[[ DATA RECORDS, beginning ]]

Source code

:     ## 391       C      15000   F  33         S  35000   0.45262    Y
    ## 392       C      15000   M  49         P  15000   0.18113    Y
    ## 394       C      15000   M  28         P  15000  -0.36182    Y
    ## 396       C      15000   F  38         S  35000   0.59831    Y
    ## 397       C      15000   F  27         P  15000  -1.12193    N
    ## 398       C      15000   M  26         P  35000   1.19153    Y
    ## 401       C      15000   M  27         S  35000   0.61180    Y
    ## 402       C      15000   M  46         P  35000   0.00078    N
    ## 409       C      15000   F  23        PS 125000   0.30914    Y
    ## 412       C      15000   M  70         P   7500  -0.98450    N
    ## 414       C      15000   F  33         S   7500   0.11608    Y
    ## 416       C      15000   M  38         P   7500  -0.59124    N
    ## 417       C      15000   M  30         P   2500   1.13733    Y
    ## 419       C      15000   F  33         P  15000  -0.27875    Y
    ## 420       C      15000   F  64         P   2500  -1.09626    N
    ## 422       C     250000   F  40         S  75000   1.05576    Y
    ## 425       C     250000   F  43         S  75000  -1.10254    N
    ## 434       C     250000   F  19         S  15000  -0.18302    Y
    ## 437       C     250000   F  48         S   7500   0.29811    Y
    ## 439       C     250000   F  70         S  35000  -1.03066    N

[[ DATA RECORDS, end ]]

## [JOB ITEM]
Reproduce the material, switching every "250000" to "300000" and changing nothing else.

## [YOUR RESPONSE]
Source code

:     ## 391       C      15000   F  33         S  35000   0.45262    Y
    ## 392       C      15000   M  49         P  15000   0.18113    Y
    ## 394       C      15000   M  28         P  15000  -0.36182    Y
    ## 396       C      15000   F  38         S  35000   0.59831    Y
    ## 397       C      15000   F  27         P  15000  -1.12193    N
    ## 398       C      15000   M  26         P  35000   1.19153    Y
    ## 401       C      15000   M  27         S  35000   0.61180    Y
    ## 402       C      15000   M  46         P  35000   0.00078    N
    ## 409       C      15000   F  23        PS 125000   0.30914    Y
    ## 412       C      15000   M  70         P   7500  -0.98450    N
    ## 414       C      15000   F  33         S   7500   0.11608    Y
    ## 416       C      15000   M  38         P   7500  -0.59124    N
    ## 417       C      15000   M  30         P   2500   1.13733    Y
    ## 419       C      15000   F  33         P  15000  -0.27875    Y
    ## 420       C      15000   F  64         P   2500  -1.09626    N
    ## 422       C     300000   F  40         S  75000   1.05576    Y
    ## 425       C     300000   F  43         S  75000  -1.10254    N
    ## 434       C     300000   F  19         S  15000  -0.18302    Y
    ## 437       C     300000   F  48         S   7500   0.29811    Y
    ## 439       C     300000   F  70         S  35000  -1.03066    N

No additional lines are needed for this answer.